Simply put, there is very little difference between a doona, duvet and a quilt, when these terms are used in Australia. However, when shopping for bedding or travelling, you can get confused with all the different bedding materials available. To receive what you expect when you buy a particular type of bedding, especially when you are ordering online, it is important to properly understand what the different terms mean in the bedding industry. BetterBed explains three closely related bedding terms in this article – quilt, doona, and duvet, to make your bedding shopping journey much easier.
What is a Quilt?
Traditionally, quilts are layered (at least three layers), with the top and bottom made of woven fabric and a filling in between these two. The filling could be natural like wool quilts or cotton quilt or synthetic like polyester. While in Australia, quilts generally have a single fabric on the top and bottom, in other cultures quilts are made with different pieces of fabric stitched together to create various interesting patterns.
Aussies also use quilts as inserts that go inside a cover, to both keep it clean and to add a pop of colour or match the bedroom decor with the quilt cover. The thickness of a quilt determines its weight and the insulation it provides. Traditional quilts in most cultures are used as they are without a cover as they have a patterned stitch already.
What is a Doona?
Doonas are basically the same as quilts, except for two things. Doonas can be quilted or non-quilted inserts and the term doona is mostly only used in Australia. In other countries, a doona would either be referred to as a comforted (the United States) or a duvet.

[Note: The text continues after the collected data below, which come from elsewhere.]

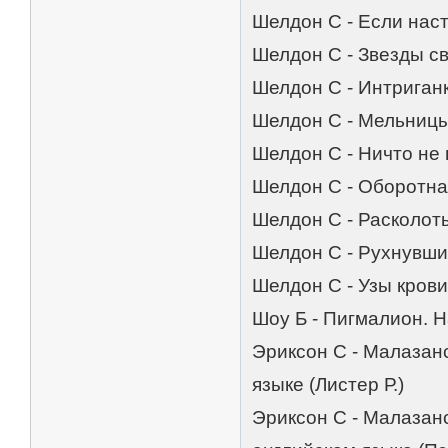
Шелдон С - Если наст
Шелдон С - Звезды св
Шелдон С - Интриганк
Шелдон С - Мельницы 
Шелдон С - Ничто не 
Шелдон С - Оборотная
Шелдон С - Расколоты
Шелдон С - Рухнувшие
Шелдон С - Узы крови
Шоу Б - Пигмалион. Н
Эриксон С - Малазан
языке (Листер Р.)
Эриксон С - Малазанс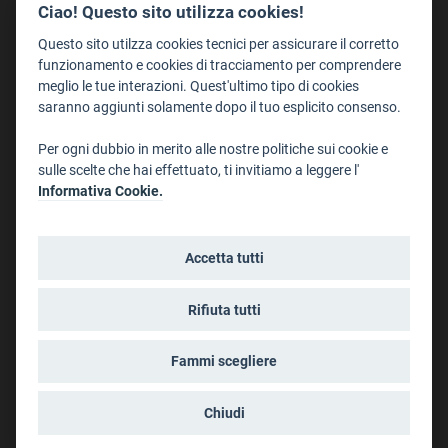
Redazione
Ciao! Questo sito utilizza cookies!
Staff
Questo sito utilzza cookies tecnici per assicurare il corretto
Format - Centro Audiovisivi
funzionamento e cookies di tracciamento per comprendere
meglio le tue interazioni. Quest'ultimo tipo di cookies
Trentino Film Commission
saranno aggiunti solamente dopo il tuo esplicito consenso.
Contatti
Per ogni dubbio in merito alle nostre politiche sui cookie e
Dove Siamo
sulle scelte che hai effettuato, ti invitiamo a leggere l'
Struttura di riferimento
Informativa Cookie.
Scrivici
Informazioni legali
Accetta tutti
Note legali
Privacy
Rifiuta tutti
Informativa privacy riprese conferenze
Social media policy
Fammi scegliere
Info cookies
Dichiarazione di accessibilità
Chiudi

Like quilts, doonas also have a filling and these fillings include materials like cotton, wool, duck and goose feather and down, and polyester. They can both be light and heavy and are created to be used in different seasons, just like quilts in Australia.
You might wonder if doonas are the same as quilts, then why the different names. Doonas are basically the trademarked products of The Tontine Group and Aussies use the term doona commonly for the same reason we call our lawnmowers Victas.
What is a Duvet?
A duvet is basically the same as a doona. This term is generally used in Europe and the word duvet means ‘down’ in French. Similar to a doona, a duvet has filling enclosed in quilted fabric and is inserted inside a duvet cover. The filling options for a duvet are the same as doona – wool, cotton, polyester, and feather and down, encased in different fabric options like cotton, silk, or polyester.
While in Australia, you might get the same product whether you order a quilt, doona, or duvet. If you go to Europe, you will have to use ‘duvet’ as they might not be familiar with the word ‘doona.’
Some Other Bed Covers
If you want to make yourself familiar with other bedding terms, this section will help you with that. So let’s quickly summarise the other types of bedspreads, so you have bedding knowledge to comfortably shop and use the right terms when you travel.
The term ‘comforter’ is generally used in the US for quilts. There are two differences implied by the term ‘comforter’ compared to the term ‘quilt’ in Australia. The first is that a comforter is not an insert, which means that it goes directly on your bed without a cover, while a quilt is generally inserted inside a quilt cover. The second is that traditional quilts are generally a patchwork of different fabrics sewn or embroidered together while comforters are usually dyed for color. The function of a comforter is the same as a doona, duvet, or quilt.
A blanket is thinner than a quilt or a duvet and it does not have layers. It is a single piece of cloth, mostly woven to increase insulation and create more warmth.
Coverlets are thin and lightweight bedspreads that usually go above existing bedding layers, but this is not to say that coverlets cannot be used on their own. Due to their thin construction, coverlets are generally not associated with winter bedding.
Coverlets are usually used to add a decorative touch to your bed with added matching pillowcases, though this is not a rule. They can also be used in the place of a blanket as they are woven and provide enough warmth.
In conclusion, there is little to no difference between the three terms – quilt, doona, and duvet, when used in Australia, and they can be used interchangeably. However, it is important to remember the slight differences between them when you are travelling to Europe or the US, so you can use the right term for a particular type of bedspread and not receive a traditional quilt when you actually wanted a doona.